Transcribed page contents

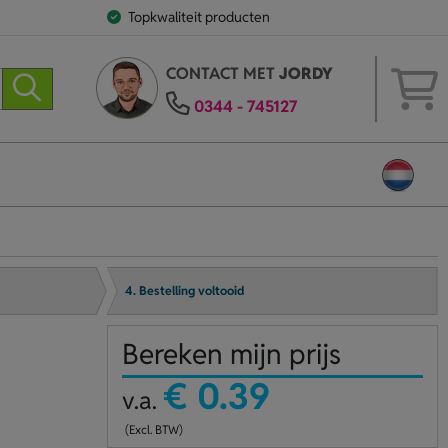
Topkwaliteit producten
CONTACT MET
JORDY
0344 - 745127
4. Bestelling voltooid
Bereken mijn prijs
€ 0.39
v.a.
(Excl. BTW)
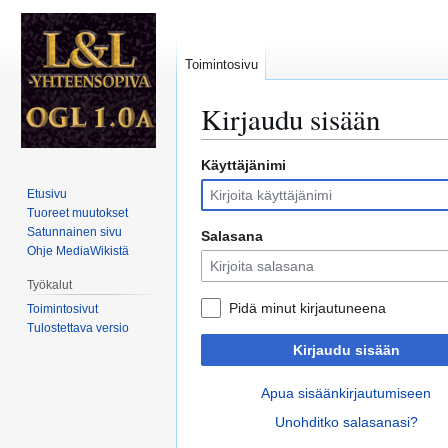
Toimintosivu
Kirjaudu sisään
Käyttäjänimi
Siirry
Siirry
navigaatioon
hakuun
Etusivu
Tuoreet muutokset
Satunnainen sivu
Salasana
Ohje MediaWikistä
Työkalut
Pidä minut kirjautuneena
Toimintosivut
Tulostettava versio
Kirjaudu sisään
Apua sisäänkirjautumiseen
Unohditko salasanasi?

» **Exercise goal**
Reproduce, with no other lines, the one containing "Pidä minut kirjautuneena" and all lines after it through the end of the data above.

» **Reply**
Pidä minut kirjautuneena
Toimintosivut
Tulostettava versio
Kirjaudu sisään
Apua sisäänkirjautumiseen
Unohditko salasanasi?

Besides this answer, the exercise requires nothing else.